The Effects of Aspirin, Celecoxib, and Laminar Shear Stress on TNFα-iInduced EMP Formation

We used an in vitro cell model to investigate the effect of aspirin, celecoxib, laminar shear stress (LSS), or the combination of aspirin and LSS, and the combination of celecoxib and LSS in preventing TNF-a induced EMPs in HUVECs. We assessed the effect of various pre-established inflammatory and atherothrombotic treatments and combination of treatments on TNF-a induced EMPs from both activated and apoptotic endothelial cells. In doing so, we also investigated changes seen in COX-1, COX-2, and their respective enzymes thromboxane and prostacyclin. We found that in the presence of an inflammatory challenge in the form of TNF-α, which caused a significant disruption of EC function, aspirin and celecoxib actually proved to be augmenting TNF-α-induced increases in EMP formation indicative of EC apoptosis, likely independent of the COX pathway. Further, neither compound affected TNF-α-induced increases in EMP formation indicative of EC activation. This unfavorable response was compounded by either compounds inability to affect TNF-α-induced decreases in eNOS expression, questioning the effect of either aspirin or celecoxib on endothelial function.
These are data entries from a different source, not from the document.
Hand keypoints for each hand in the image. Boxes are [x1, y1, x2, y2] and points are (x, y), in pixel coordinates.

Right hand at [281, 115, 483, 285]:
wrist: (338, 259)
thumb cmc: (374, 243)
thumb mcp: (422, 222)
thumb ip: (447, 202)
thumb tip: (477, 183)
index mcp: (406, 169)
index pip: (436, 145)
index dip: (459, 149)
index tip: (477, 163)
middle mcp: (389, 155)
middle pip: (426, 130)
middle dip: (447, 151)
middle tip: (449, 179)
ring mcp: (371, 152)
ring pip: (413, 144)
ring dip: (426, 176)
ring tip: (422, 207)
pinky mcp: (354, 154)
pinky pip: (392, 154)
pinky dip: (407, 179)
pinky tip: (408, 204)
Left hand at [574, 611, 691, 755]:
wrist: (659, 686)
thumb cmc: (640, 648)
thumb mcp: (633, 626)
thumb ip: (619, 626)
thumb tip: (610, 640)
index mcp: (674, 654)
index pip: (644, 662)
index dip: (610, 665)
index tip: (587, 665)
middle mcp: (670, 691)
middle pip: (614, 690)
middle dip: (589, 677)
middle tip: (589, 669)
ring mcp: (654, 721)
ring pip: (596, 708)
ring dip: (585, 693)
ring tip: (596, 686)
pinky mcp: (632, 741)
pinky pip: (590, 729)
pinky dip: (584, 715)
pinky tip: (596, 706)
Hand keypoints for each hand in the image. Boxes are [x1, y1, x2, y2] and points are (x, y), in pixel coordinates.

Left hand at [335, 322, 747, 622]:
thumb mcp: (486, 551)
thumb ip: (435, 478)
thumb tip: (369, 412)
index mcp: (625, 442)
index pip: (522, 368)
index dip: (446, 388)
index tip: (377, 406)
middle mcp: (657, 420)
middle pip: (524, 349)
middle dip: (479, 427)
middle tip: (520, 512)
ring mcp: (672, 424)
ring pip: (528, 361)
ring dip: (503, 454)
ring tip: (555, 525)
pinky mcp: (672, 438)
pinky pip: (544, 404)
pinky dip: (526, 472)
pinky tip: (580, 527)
The potentially unfavorable effect of either compound on EC function was ameliorated when aspirin and celecoxib were combined with LSS, as evidenced by a similarly positive effect of LSS and LSS combination pre-treatment on TNF-α-induced changes in CD31 EMP accumulation and eNOS expression. Overall, exercise-mimetic levels of LSS proved to be the most effective means in improving EC homeostasis and preventing significant disruption of EC function by TNF-α. The beneficial effect of LSS pre-treatment on TNF-α-induced accumulation of EMPs suggestive of cellular activation being partially mediated by COX-1, while improvement in eNOS is independent of COX. In conclusion, aspirin and celecoxib might be ineffective in improving endothelial function and preventing early signs of atherosclerotic development when the endothelium is presented with an inflammatory challenge. While either compound have demonstrated clinical efficacy in some cases in the prevention and treatment of cardiovascular disease, the effect might be mediated through the respective compounds’ effect on platelets more so than ECs.